Isolationism vs. Internationalism in the United States

The United States is shrinking. It happens every so often. The country has a longstanding drive toward isolationism that began with George Washington and occasionally reemerges. “Mind your own business” is as North American a phrase for this as possible.

Barack Obama is moving in that direction. He came to power determined to end two wars (Iraq and Afghanistan), which had begun to bog down his country. He has almost achieved that mission (with the praise of the majority, it should be said). The warlike enthusiasm of North Americans is like a television series: it lasts three weeks.

According to a study published by the Heritage Foundation, when Obama leaves office in 2017, the Army will have at most 450,000 soldiers ready to fight in 30 combat brigades. It will continue to be the most important military force on the planet, probably invincible, but it will be 20 percent smaller than it was when Obama became its commander in chief.

Before finishing his term, Obama wants to close the prison at Guantanamo Bay and return those military facilities to Castro. His new Cuban policy consists of unilaterally eliminating any trace of militant hostility toward the dictatorship, even if Cuban democrats are sacrificed. That means eliminating the “regime change” mission.

His agreements with Iran are moving in the same direction. The White House does not mind weakening its relations with Israel to the point of collapse in exchange for an end to the conflict with the ayatollahs. The White House is not even overly worried that the Saudis, Egyptians and Turks could develop Sunni atomic bombs to oppose the Shiites, ones that Tehran will inevitably make.

This isolationist tendency is established in the self-perception of the ruling class of the United States. For the Founding Fathers, the “American people” (the whites, of course) were defined by a society composed of peaceful people dedicated to work in the fields and to business. That was Thomas Jefferson’s vision: a sweet, rural Arcadia. He thought that his country should exert great international influence through the example of its Republican virtues, not by force.
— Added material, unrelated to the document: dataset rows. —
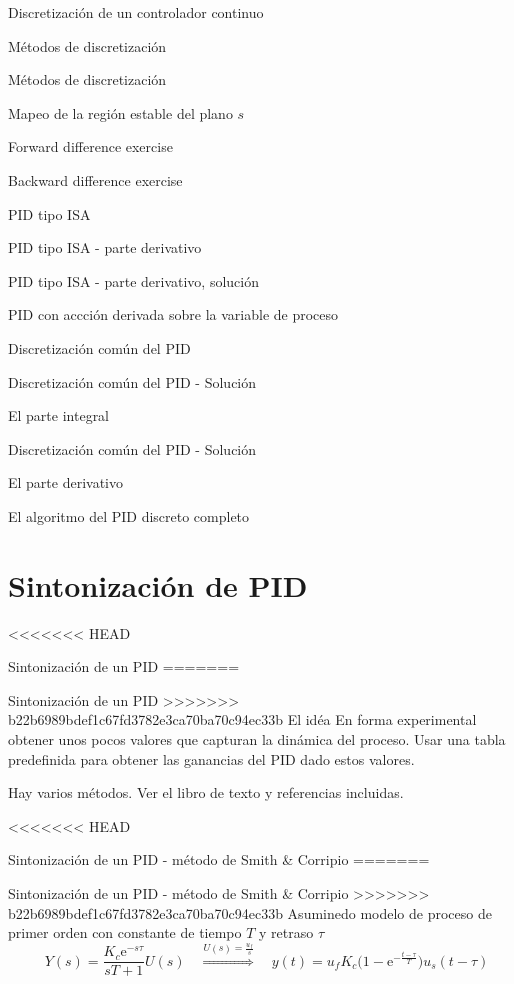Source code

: \documentclass[presentation,aspectratio=1610]{beamer}
\begin{document}
\begin{frame}[label={sec:org86d23da}]{Discretización de un controlador continuo}
\begin{frame}[label={sec:org3ca2082}]{Métodos de discretización}
\begin{frame}[label={sec:orga78cff2}]{Métodos de discretización}
\begin{frame}[label={sec:org28bff53}]{Mapeo de la región estable del plano \(s\)}
\begin{frame}[label={sec:org9bb57fa}]{Forward difference exercise}
\begin{frame}[label={sec:orgaf8c1b0}]{Backward difference exercise}
\begin{frame}[label={sec:orgb2215e6}]{PID tipo ISA}
\begin{frame}[label={sec:orga06296a}]{PID tipo ISA - parte derivativo}
\begin{frame}[label={sec:org978e098}]{PID tipo ISA - parte derivativo, solución}
\begin{frame}[label={sec:orgf3b475b}]{PID con accción derivada sobre la variable de proceso}
\begin{frame}[label={sec:org5c3258e}]{Discretización común del PID}
\begin{frame}[label={sec:org95130b5}]{Discretización común del PID - Solución}
\begin{block}{El parte integral}
\begin{frame}[label={sec:org35f72c2}]{Discretización común del PID - Solución}
\begin{block}{El parte derivativo}
\begin{frame}[label={sec:org34749bc}]{El algoritmo del PID discreto completo}
\section{Sintonización de PID}
<<<<<<< HEAD
\label{sec:org935e007}
\begin{frame}[label={sec:orgaefa60b}]{Sintonización de un PID}
=======
\label{sec:org5065305}
\begin{frame}[label={sec:org20f7329}]{Sintonización de un PID}
>>>>>>> b22b6989bdef1c67fd3782e3ca70ba70c94ec33b
\alert{El idéa} En forma experimental obtener unos pocos valores que capturan la dinámica del proceso. Usar una tabla predefinida para obtener las ganancias del PID dado estos valores.

Hay varios métodos. Ver el libro de texto y referencias incluidas.
\end{frame}

<<<<<<< HEAD
\begin{frame}[label={sec:orge6db74e}]{Sintonización de un PID - método de Smith \& Corripio}
=======
\begin{frame}[label={sec:org2be96d5}]{Sintonización de un PID - método de Smith \& Corripio}
>>>>>>> b22b6989bdef1c67fd3782e3ca70ba70c94ec33b
Asuminedo modelo de proceso de primer orden con constante de tiempo \(T\) y retraso \(\tau\)
\[  \quad Y(s) = \frac{K_c\mathrm{e}^{-s\tau}}{sT + 1}U(s) \quad \overset{U(s) = \frac{u_f}{s}}{\Longrightarrow} \quad y(t) = u_f K_c\big( 1 - \mathrm{e}^{-\frac{t-\tau}{T}}\big)u_s(t-\tau)\]
\def\Tcnst{3}
\def\tdelay{0.6}
\def\ggain{2}
\def\uampl{0.8}
\pgfmathsetmacro{\yfinal}{\uampl*\ggain}
\pgfmathsetmacro{\tone}{\tdelay + \Tcnst/3}
\pgfmathsetmacro{\two}{\tdelay + \Tcnst}


\end{frame}
\end{frame}
\end{frame}
\end{frame}
\end{block}
\end{frame}
\end{block}
\end{frame}
\end{frame}
\end{frame}
\end{frame}
\end{frame}
\end{frame}
\end{frame}
\end{frame}
\end{frame}
\end{frame}
\end{frame}
\end{frame}
\end{document}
However, there were other visions. In the first half of the 19th century, the idealists gained a foothold within the English political philosophy of the era. These North Americans believed that the United States had a different role to play. To them, the country was a unique nation chosen by providence to improve humanity. The country was called to lead the world to development, democracy, law and liberty.

In 1839, a journalist coined the term “Manifest Destiny.” The United States was to civilize the planet. The slogan justified the annexation of Texas and the northern part of Mexico. It also dealt with racial responsibility. White people were to bear the burden of that civilizing work. In 1899, Rudyard Kipling wrote a few verses in defense of the greatness of the conquest of the Philippines by the United States, taken from Spain, in a poem called “The White Man’s Burden.” Teddy Roosevelt considered it a bad poem but an excellent political alibi.

Shortly before, in 1893, the North American colonies together with religious missionaries had undertaken an unjustified, although bloodless, military coup to try to overthrow the Hawaiian queen Liliuokalani, also a writer and composer. U.S. President Grover Cleveland was horrified, and refused to support the military uprising. It was his successor, William McKinley, who incorporated the archipelago into U.S. territory and extended citizenship to its inhabitants.

However, it was not until 1959, two years before Obama was born, that Hawaii became the 50th state of the nation. I have always thought that the Hawaiian factor must have weighed heavily on the president’s understanding of the history of his country and his own role within that story. What does a biracial Hawaiian, son of a Kenyan, who passed through Indonesia, have to do with John Adams or with Andrew Jackson?

In Hawaii, you are not raised to celebrate the nation but rather to bitterly commemorate the original imperialist sin. The territory is distant and different from the stereotypical United States territory: the ethnic composition is different, neither slavery nor the Civil War ever existed here, and the general rule is fusion. Until Pearl Harbor, it was a state without battles or glorious heroes; it was full of people who preferred the hula to military marches.

Under those circumstances, it was predictable that Obama would lean toward isolationism, like half the country does today. Of course, eventually, the pendulum will swing in the other direction, and other leaders will ensure that the mission of the United States is to defend the world’s liberty, just as Harry Truman and John F. Kennedy did during the Cold War. The light of internationalism has not permanently burned out. It is just turned off for the moment.